_Excerpt_
___

But for the past month it has been an informal classroom for around 80 Grade 1 and 2 pupils who missed the window to enrol in the area’s primary schools.

On Tuesday they sat in the hall singing songs while snacking on packets of chips, with their teacher, a parent volunteer, guiding them through a class on the days of the month.

“We try to teach them Xhosa, some maths… A bit of English, you know, whatever we might know,” said Andile Vara, smiling. “It’s not much, but it’s something.”

He is enthusiastic, with his son among the children in his ragtag class – where the children still wear their uniforms – he said he has to be.

But after weeks of trying to find places at the primary schools in Philippi East, parents have become increasingly frustrated.

On Tuesday they marched on the Western Cape Education Department’s offices in Mitchells Plain demanding to speak to staff at the large property. When they arrived, security guards rushed to slide the gate shut.

___

_Exercise instructions_
Continue the article about the unplaced Philippi East pupils, starting after its last sentence. The records that follow were drawn from a separate source.

_Data listing_

___

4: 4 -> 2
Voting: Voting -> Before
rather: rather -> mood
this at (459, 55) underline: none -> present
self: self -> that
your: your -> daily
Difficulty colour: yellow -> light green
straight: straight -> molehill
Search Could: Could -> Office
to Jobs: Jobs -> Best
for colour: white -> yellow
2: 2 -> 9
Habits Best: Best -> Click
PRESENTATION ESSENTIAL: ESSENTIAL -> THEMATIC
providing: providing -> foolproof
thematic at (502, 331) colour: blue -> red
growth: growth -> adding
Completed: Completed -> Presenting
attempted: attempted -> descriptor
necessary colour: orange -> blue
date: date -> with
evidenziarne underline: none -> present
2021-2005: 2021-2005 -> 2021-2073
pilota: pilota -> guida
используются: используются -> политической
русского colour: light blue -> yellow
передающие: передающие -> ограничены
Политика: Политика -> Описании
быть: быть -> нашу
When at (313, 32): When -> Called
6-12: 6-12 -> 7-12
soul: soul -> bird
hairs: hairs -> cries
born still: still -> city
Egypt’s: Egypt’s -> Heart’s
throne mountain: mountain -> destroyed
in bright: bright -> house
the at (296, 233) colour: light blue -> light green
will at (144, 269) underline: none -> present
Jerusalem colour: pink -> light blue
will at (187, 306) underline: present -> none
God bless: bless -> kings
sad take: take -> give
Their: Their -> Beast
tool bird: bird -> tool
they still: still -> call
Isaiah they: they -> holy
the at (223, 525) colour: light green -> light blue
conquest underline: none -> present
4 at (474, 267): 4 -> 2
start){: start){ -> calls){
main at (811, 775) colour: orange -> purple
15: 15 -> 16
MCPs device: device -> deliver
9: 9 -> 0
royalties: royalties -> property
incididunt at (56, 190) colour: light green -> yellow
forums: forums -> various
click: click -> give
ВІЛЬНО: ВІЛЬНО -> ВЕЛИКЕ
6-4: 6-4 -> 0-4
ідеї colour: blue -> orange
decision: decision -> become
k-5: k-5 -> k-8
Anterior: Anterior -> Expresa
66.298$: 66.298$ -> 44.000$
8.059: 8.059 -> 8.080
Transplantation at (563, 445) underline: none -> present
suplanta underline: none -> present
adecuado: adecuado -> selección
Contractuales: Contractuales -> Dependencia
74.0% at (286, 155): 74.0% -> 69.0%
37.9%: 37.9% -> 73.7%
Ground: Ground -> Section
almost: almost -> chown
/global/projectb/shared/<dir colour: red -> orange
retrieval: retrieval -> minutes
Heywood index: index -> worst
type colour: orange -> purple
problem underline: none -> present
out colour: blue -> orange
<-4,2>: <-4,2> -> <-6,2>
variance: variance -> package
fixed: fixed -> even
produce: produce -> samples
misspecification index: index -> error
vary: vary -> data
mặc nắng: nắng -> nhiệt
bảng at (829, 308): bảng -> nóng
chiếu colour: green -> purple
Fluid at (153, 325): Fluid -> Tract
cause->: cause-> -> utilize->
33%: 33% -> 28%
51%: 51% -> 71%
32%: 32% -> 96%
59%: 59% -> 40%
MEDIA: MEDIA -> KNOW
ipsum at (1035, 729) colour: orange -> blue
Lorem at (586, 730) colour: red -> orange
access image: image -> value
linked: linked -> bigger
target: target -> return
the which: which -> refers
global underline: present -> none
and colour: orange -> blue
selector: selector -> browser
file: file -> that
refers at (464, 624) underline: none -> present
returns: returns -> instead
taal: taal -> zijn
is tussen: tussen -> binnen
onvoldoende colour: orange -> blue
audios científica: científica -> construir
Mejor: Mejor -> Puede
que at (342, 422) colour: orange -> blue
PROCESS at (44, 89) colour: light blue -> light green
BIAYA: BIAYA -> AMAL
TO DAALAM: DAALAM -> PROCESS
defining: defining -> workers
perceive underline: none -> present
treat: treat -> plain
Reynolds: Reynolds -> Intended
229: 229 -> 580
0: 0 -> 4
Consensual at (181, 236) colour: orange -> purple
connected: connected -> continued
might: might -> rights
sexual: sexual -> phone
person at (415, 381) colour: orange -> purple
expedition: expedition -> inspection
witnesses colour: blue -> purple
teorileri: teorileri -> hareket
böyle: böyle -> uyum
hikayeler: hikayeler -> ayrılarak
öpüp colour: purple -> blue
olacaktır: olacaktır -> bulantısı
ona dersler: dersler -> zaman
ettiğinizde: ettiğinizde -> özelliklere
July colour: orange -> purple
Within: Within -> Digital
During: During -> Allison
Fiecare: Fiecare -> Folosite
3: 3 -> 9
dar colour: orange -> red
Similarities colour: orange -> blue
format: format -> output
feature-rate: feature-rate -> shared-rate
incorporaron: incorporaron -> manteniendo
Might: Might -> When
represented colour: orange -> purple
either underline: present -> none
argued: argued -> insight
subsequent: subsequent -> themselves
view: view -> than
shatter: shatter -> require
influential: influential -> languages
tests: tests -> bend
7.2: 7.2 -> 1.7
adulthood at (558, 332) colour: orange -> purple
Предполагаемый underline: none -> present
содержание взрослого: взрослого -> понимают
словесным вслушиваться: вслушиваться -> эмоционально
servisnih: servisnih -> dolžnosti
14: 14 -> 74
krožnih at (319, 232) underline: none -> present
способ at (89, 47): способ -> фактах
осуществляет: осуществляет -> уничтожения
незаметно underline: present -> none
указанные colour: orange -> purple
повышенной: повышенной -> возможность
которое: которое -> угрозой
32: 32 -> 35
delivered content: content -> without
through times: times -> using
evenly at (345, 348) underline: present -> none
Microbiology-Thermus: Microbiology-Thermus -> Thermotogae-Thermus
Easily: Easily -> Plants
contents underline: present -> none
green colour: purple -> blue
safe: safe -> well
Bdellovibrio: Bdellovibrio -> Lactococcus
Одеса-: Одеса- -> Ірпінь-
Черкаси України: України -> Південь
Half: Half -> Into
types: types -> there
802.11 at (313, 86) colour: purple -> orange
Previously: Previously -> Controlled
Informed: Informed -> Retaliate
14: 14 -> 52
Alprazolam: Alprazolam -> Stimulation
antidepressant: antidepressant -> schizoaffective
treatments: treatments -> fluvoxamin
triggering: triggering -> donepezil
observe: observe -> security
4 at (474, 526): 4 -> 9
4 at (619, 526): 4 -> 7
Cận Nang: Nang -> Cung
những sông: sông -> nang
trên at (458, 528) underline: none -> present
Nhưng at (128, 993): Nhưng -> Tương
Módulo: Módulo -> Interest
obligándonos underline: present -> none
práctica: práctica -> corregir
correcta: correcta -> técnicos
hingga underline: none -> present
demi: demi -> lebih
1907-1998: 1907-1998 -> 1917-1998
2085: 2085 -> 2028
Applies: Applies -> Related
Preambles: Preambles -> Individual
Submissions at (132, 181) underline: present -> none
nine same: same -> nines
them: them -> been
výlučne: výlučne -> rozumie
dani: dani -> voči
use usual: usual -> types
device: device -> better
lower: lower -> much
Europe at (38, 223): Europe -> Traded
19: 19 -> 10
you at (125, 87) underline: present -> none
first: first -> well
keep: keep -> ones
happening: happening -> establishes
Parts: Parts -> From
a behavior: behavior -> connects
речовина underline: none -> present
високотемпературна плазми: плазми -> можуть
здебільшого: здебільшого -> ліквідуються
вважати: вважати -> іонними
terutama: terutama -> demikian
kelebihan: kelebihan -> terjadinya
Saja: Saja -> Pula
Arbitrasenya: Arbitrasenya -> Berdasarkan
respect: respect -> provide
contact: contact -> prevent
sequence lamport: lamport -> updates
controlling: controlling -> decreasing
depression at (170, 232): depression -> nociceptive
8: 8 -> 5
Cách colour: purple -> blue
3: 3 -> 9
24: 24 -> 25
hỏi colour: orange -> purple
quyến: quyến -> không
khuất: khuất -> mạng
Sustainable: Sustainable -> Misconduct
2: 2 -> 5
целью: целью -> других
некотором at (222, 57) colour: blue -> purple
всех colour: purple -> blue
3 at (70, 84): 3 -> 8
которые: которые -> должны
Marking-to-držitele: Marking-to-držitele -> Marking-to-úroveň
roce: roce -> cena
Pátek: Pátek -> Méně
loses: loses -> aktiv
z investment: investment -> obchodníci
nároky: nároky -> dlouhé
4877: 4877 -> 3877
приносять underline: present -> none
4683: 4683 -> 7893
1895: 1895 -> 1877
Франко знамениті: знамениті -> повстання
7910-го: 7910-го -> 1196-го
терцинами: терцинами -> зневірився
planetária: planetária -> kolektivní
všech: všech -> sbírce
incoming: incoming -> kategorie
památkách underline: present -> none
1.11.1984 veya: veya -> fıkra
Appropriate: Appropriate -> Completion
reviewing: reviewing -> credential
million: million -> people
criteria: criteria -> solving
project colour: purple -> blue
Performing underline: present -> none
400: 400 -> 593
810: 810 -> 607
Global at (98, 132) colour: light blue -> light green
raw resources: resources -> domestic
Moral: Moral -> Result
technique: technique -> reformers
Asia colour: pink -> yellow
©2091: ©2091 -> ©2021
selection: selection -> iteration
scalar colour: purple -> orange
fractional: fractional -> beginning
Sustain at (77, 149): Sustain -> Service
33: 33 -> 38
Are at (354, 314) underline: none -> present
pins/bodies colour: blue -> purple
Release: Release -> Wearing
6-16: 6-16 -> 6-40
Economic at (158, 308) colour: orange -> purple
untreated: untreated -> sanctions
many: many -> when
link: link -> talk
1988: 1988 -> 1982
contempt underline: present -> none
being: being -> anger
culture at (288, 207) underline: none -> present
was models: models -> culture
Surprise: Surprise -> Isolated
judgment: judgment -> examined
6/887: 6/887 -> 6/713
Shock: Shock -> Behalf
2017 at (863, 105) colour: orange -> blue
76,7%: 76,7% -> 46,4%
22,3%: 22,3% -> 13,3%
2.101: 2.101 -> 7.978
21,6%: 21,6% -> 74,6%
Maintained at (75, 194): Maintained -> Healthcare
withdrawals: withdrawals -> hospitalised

___

_Result for this task_
According to Albert Dlala, an ANC executive member who led the march, the department had not listened to any of their complaints.

“They tell us we must send our children to a school in Mitchells Plain 6km away,” he told the Cape Argus outside the gate to the department’s offices. “This is expensive, but not only that, who would send a 6-year-old away on his own and make them travel so far?”

Primary schools in the area, such as Vukani Primary, have been full since last year, he said.

“They need to make more spaces available, this not acceptable.”

The angry parents spoke to an official from the department.

Nomsa Tisky said she did not know what to do any more.

“Every morning I must send my child to the community hall.”

Nosiphi Mtitshana said she had no other choice but to send her child to one of the primary schools in Philippi East because she could not afford the transport costs of enrolling her son at a school in Mitchells Plain.

Grade 8 pupil Sinesipho Nonoti, 14, joined in on the march.

She said that since January she had had to sit at home while all her friends went to school.

“Even if they find me a school now, they will be writing exams when I arrive and I have learnt nothing.”

Western Cape Education Department spokeswoman Jessica Shelver confirmed that district officials had met community leaders on Tuesday to discuss the situation.

“Officials will establish the children’s names, ages and grades to assist with the placement of learners.”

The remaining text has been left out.